When I’m asked about my favourite historical figures, Eleanor of Aquitaine figures very high on the list. So I was very hyped for The Revolt, written by Clara Dupont-Monod and translated from the French by Ruth Diver. Somehow I managed to read half of it this summer and then forget about it, only to pick it up again yesterday and devour the second half in a single sitting. Eleanor just has that kind of effect.
Massive thanks to Quercus and Netgalley for the eARC, all opinions are my own.
STAR RATING: 4/5 ✶
PUBLICATION DATE: 06/08/20
SUMMARY: Richard Lionheart tells the story of his mother, Eleanor of Aquitaine. In 1173, she and three of her sons instigate a rebellion to overthrow the English king, her husband Henry Plantagenet. What prompts this revolt? How does a great queen persuade her children to rise up against their father? And how does a son cope with this crushing conflict of loyalties? (from Quercus)
OPINIONS: This short novel – just over two hundred pages – is told partially through the lens of Richard Lionheart and partially by Eleanor herself. The Eleanor presented here is sharp, witty, and hungry for power. Spanning the years from the revolt in the early 1170s to her death, The Revolt is very well-researched and captures the atmosphere of the era.

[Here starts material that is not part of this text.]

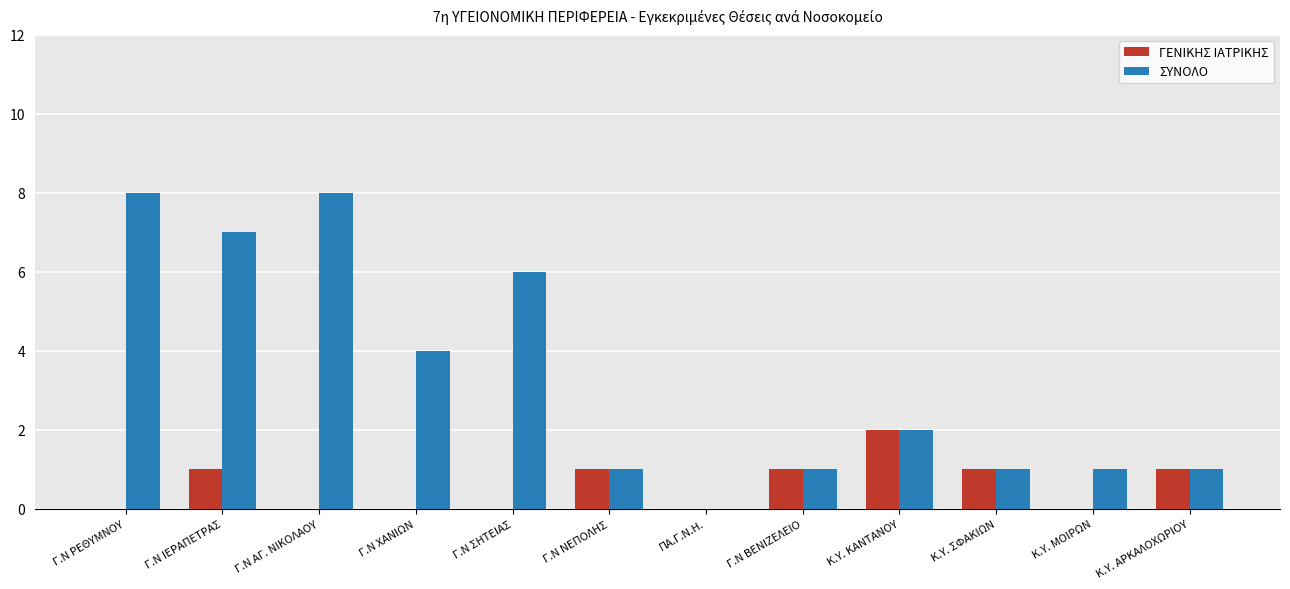

Between Γ.Ν ΣΗΤΕΙΑΣ and Κ.Υ. ΚΑΝΤΑΝΟΥ, which series saw the biggest shift?

ΣΥΝΟΛΟ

Clara Dupont-Monod manages to present the family struggles within the Angevin dynasty both as a product of their time and as thoroughly modern characters that speak to us today.
It is a historical novel in that it puts a compelling narrative above strict adherence to the source material, but crucially manages to evoke the essence of the period. It is a lyrical novel, rather than a thrilling one, but nevertheless one that enthralls the reader. The Revolt is not only beautifully written by Clara Dupont-Monod, but also masterfully translated from the French original by Ruth Diver – work that needs to be acknowledged as it is only through her intermediary that this edition manages to capture the reader.